- Theatrical release poster
- Directed by: Enrique Chimoy Sierra
- Written by: Enrique Chimoy Sierra
- Produced by: Mauricio Vélez Carlos Tello
- Starring: Renzo Schuller Korina Rivadeneyra
- Cinematography: Gustavo Ríos
- Edited by: Roberto Barha
- Music by: Juan Carlos Fernandez
- Production company: Tercer Ojo Producciones
- Distributed by: Cinecolor Films
- Release date: August 24, 2023;
- Running time: 98 minutes
- Country: Peru
- Language: Spanish

= An Unexpected Marriage =

An Unexpected Marriage (Spanish: Un matrimonio inesperado) is a 2023 Peruvian romantic comedy film written and directed by Enrique Chimoy Sierra. It stars Renzo Schuller and Korina Rivadeneyra accompanied by Fiorella Rodríguez, Guille Castañeda, Patricia Portocarrero, Miguel Vergara, Mabel Duclós and Giannina Alves.

== Synopsis ==
Valeria is a very distrustful young Venezuelan who believes that people are only looking to take advantage of her.
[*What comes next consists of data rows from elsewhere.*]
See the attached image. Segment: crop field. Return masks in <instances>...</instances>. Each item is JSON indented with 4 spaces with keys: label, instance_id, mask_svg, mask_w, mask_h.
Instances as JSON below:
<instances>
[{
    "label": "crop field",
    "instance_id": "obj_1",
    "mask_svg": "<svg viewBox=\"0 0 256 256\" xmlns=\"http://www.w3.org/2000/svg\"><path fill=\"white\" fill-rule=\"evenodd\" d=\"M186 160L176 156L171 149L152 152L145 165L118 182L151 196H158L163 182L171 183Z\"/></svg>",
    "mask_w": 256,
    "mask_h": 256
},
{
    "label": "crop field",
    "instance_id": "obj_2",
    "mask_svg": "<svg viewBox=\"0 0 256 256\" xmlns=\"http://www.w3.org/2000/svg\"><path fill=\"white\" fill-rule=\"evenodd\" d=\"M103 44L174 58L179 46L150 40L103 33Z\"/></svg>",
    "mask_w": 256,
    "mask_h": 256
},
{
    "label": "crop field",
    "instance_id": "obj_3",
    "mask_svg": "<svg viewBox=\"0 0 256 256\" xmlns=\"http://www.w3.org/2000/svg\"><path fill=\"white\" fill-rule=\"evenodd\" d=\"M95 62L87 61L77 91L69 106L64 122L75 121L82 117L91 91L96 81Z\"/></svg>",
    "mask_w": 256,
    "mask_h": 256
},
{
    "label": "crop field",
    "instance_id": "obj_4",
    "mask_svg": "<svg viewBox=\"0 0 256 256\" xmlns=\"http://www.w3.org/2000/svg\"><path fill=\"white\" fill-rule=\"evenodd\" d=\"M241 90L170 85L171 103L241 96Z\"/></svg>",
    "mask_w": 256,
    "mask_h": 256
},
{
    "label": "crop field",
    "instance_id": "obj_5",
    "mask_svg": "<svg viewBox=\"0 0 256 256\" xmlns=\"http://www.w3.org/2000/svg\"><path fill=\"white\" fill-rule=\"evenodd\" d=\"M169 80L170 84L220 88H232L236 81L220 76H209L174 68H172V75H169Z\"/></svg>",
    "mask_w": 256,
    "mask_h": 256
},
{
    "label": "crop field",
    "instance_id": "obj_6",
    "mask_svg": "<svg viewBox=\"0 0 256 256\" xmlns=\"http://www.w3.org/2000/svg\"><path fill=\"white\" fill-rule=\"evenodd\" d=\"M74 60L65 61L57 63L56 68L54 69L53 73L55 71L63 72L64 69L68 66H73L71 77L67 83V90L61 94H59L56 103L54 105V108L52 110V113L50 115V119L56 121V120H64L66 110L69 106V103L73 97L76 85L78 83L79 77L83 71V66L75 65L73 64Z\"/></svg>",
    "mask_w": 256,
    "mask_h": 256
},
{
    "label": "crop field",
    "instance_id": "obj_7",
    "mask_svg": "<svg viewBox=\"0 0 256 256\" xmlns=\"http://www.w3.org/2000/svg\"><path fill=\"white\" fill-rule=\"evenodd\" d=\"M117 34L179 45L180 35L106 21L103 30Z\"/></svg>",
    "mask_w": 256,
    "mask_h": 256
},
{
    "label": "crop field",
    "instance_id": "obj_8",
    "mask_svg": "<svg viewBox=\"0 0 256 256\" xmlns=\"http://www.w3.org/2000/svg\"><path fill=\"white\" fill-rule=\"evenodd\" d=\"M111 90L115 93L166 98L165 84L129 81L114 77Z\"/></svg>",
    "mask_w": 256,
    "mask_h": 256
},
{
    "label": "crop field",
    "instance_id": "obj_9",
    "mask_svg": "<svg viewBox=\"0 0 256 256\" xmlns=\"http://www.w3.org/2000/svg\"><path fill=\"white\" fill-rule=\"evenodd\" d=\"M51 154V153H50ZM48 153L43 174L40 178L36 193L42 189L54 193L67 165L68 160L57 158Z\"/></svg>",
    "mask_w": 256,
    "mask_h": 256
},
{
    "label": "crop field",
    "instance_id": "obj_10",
She works illegally in a bar, where she meets Enrique, the owner of a hotel, whom she will have to marry to ensure that the immigration agents do not take action against her.

== Cast ==

- Renzo Schuller as Enrique
- Korina Rivadeneyra as Valeria
- Fiorella Rodríguez as Sandra Panduro
- Guille Castañeda as Marcelo
- Coco Limo as Simón
- Patricia Portocarrero as Pamela
- Miguel Vergara as Carrasco
- Mabel Duclós as Rosalía
- Giannina Alves as Daviana

== Production ==
Principal photography began on February 5, 2023, in Lima, Peru

== Release ==
An Unexpected Marriage premiered on August 24, 2023, in Peruvian theaters, and then expanded on November 23, 2023, to the Venezuelan market.

== Box-office ==
On its first day in theaters, it attracted 6,000 spectators to the cinema, finishing in sixth place.